Storeroom Stories: Volcanoes


Volcanoes form when pressure builds up under the Earth’s crust. Eventually, the crust ruptures which allows gas, lava, and ash to escape. As the lava builds up, the characteristic cone of a volcano begins to form. The shape of the cone depends on the type of lava being erupted. If the lava is very viscous, or thick, it will pile up to form tall, cone-shaped volcanoes called cinder cones. If the lava is not viscous, it flows farther resulting in a shield volcano. Shield volcanoes are not tall as cinder cones, but cover a larger area. Some of the best known shield volcanoes are those of the Hawaiian islands.

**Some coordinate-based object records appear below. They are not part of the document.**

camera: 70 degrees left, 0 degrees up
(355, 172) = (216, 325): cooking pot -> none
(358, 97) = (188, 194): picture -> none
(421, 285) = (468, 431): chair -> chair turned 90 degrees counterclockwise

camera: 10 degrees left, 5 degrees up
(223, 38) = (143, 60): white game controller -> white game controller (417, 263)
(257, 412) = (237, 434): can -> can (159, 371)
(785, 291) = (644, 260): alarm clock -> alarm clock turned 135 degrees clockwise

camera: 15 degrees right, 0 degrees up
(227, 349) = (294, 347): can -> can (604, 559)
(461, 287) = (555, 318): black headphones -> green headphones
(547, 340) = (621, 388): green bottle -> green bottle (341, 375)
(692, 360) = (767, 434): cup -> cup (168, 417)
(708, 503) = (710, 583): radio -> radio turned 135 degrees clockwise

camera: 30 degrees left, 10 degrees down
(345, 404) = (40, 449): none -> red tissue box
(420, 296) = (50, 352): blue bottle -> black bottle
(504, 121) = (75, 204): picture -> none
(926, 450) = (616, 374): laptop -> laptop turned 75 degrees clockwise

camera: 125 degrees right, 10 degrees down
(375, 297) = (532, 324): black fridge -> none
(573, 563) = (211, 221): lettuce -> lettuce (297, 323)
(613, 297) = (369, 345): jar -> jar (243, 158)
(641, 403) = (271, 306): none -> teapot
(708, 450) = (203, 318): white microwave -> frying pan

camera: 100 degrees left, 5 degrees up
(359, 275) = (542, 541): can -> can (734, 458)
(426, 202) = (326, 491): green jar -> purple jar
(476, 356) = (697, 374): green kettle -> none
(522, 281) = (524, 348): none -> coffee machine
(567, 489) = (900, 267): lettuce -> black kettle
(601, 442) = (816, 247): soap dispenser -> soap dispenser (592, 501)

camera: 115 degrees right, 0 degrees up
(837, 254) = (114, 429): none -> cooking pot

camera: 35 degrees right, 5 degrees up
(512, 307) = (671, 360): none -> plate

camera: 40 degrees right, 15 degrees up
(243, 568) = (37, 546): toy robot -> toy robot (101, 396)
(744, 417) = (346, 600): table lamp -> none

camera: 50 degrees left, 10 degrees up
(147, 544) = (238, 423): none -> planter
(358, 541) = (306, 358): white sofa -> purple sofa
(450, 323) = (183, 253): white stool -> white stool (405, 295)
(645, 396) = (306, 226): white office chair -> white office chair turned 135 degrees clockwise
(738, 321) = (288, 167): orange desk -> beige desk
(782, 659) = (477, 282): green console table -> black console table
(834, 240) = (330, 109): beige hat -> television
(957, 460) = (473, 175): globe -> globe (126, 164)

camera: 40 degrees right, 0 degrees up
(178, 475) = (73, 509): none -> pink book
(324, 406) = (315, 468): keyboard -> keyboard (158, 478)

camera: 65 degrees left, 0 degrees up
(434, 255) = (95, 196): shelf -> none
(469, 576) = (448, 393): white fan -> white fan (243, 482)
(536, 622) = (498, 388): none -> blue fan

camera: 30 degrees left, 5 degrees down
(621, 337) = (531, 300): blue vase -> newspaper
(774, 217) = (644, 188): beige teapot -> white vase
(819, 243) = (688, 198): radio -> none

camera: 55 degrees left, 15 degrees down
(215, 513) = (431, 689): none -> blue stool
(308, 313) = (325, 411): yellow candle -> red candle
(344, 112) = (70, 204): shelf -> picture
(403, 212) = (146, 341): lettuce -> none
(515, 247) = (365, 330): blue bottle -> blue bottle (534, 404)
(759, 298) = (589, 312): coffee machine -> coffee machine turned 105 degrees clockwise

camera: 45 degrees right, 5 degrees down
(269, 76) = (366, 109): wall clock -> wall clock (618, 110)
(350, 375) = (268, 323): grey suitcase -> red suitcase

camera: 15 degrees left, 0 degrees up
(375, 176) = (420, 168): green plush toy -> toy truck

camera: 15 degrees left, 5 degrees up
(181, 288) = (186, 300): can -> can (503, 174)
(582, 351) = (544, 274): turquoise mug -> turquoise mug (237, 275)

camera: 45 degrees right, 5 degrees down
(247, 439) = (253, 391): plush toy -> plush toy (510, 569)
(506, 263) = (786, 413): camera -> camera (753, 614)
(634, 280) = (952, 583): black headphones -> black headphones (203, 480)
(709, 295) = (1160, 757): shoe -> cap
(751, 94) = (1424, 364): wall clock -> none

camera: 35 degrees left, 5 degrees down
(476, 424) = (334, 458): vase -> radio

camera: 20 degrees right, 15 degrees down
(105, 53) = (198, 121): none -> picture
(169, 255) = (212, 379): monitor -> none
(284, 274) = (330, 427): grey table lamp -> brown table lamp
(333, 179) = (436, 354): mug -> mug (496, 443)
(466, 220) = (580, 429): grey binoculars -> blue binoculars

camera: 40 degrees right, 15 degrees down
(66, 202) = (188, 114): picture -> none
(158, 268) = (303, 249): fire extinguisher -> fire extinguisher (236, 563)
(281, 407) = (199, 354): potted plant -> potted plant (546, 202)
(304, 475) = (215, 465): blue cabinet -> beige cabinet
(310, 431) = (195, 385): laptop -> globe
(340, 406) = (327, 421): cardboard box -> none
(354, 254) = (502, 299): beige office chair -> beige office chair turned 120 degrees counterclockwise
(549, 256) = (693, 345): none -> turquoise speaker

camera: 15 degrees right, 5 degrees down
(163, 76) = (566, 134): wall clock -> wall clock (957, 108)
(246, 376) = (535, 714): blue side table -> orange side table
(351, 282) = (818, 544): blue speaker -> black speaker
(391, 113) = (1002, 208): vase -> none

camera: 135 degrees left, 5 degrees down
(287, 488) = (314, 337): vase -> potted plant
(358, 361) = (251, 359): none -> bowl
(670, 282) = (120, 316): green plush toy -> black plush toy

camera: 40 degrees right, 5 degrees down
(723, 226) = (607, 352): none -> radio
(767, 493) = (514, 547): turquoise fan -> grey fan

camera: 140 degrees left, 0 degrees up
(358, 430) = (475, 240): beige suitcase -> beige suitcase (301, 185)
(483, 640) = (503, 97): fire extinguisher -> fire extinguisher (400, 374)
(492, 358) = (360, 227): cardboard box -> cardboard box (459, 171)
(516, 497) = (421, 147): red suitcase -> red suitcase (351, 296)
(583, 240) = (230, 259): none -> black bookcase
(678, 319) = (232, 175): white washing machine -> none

Due to the viscosity of the lava that is erupted from cinder volcanoes, the eruptions from cinder cones are more violent than those of shield volcanoes. The lava and ash in cinder cones commonly clogs the volcano opening. Gas and pressure will build until the volcano violently explodes. Mount Vesuvius experienced this sort of eruption in 79 AD which destroyed the Roman city of Pompei.

The eruption released tons of super heated ash, like the vial seen here, along with molten rock and gas. This mixture, known as a pyroclastic flow, led to the death of at least 1,000 people in Pompei and Herculaneum, another nearby Roman city. Mt. Vesuvius is still considered one of the most dangerous volcanoes in the world due to how many people live near it.